Para alguns pensadores, a
mecanização, a automação e a individualização do nosso tempo são as grandes
responsáveis pelo aumento da violência, e até mesmo pelo constante aumento do uso
de drogas. Segundo Duarte Júnior, tais
condições
“ que produzem uma hipertrofia da razão em detrimento da
emoção, conduzem a violência e a alienação. A violência como uma forma de fazerem
os nervos vibrarem, ou a alienação
quando a vida não faz mais sentido”[4].
Em contrapartida o autor propõem uma
educação sensível, pois nem só a violência, rebeldia e a gritaria são elementos
que podemos utilizar para expressar nossa humanidade.
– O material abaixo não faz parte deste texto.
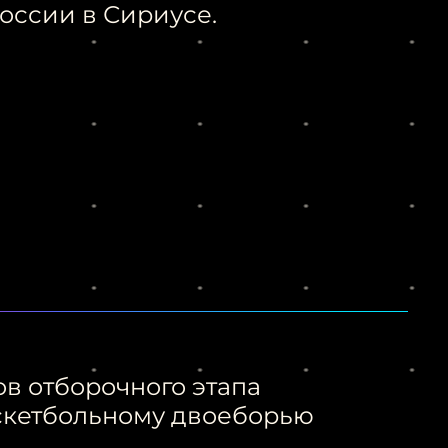
оссии в Сириусе.
в отборочного этапа
скетбольному двоеборью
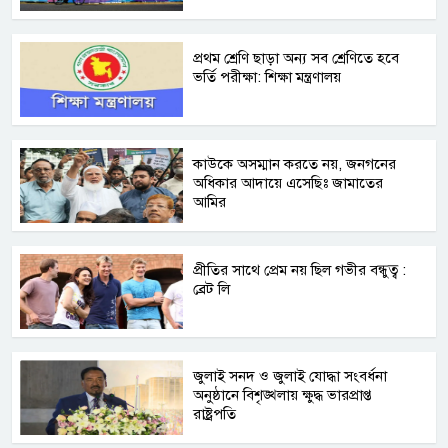
প্রথম শ্রেণি ছাড়া অন্য সব শ্রেণিতে হবে
ভর্তি পরীক্ষা: শিক্ষা মন্ত্রণালয়
কাউকে অসম্মান করতে নয়, জনগনের
অধিকার আদায়ে এসেছিঃ জামাতের
আমির
প্রীতির সাথে প্রেম নয় ছিল গভীর বন্ধুত্ব :
ব্রেট লি
জুলাই সনদ ও জুলাই যোদ্ধা সংবর্ধনা
অনুষ্ঠানে বিশৃঙ্খলায় ক্ষুদ্ধ ভারপ্রাপ্ত
রাষ্ট্রপতি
Da mesma forma, Charles Darwin
afirmava que a ciência o tornou insensível, e falava das possíveis consequências
disso:
“ Perdi
o gosto pela arte. Meu espírito parece ter-se convertido numa máquina de
extrair leis gerais de grandes acumulações de fatos(…)A perda da receptividade
para essas coisas ( as artes) é uma perda da felicidade, possivelmente
prejudica não só o intelecto, como também o caráter moral, já que debilita a
parte excitável da nossa natureza”.[5]
A arte serve então, para valorizar os
aspectos inaproveitados da natureza, tornando o ser humano consciente de si próprio
e projetando tal consciência na realidade que o cerca.
Grupos artísticos em todo o Brasil comprovam o
poder de integração social da arte, propiciando o desenvolvimento de talentos
inatos e consequente aumento da auto
estima, empoderamento e resgate identitário de comunidades inteiras.
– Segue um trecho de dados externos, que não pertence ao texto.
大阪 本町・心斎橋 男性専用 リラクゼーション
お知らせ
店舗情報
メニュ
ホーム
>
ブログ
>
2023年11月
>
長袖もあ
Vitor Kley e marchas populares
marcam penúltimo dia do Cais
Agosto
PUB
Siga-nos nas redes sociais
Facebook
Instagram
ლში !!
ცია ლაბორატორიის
Para o filósofo grego Aristóteles a
arte tinha ainda uma função curativa provocando a catarse; através da música do
teatro e da poesia o espectador é incentivado a sentir fortes emoções como o
medo, a piedade ou o entusiasmo, sem cair no desespero. A catarse contribuia
para fortalecer o espírito de comunidade na platéia.
Procuramos
aqui, tornar visível alguma serventia da arte, correspondendo ás necessidades
humanas.
“ A obtenção do prazer é um dos
principais objetivos da arte. Embora o prazer estético e o prazer artístico sejam de natureza especial, não se
deve insistir na sua superioridade. Fundamentalmente trata-se de um prazer como
outro qualquer. Apenas mais totalizador e de maiores ressonâncias psíquicas.”[6]
A
este prazer estético que deve abranger a totalidade da atividade humana, da´-se
o nome de estesia, que vem a ser o
contrário de anestesia. Precisa mais?
Sandra Simões
[1] MERLEAU-Ponty,
Maurice. o olho e o espírito. São PauloCosac & Naif,2002
[3] CRICK, Francis.Refletindo sobre o cérebro.Scientifc American, set de 1979, p
229,230.
[4] DUARTE Junior, J Francisco. Porque
Arte-educação? Campinas: Papirus,1985.
[5] GARDNER, Howard. As Artes e o Desenvolvimento Humano.Poa: Artmed,1997.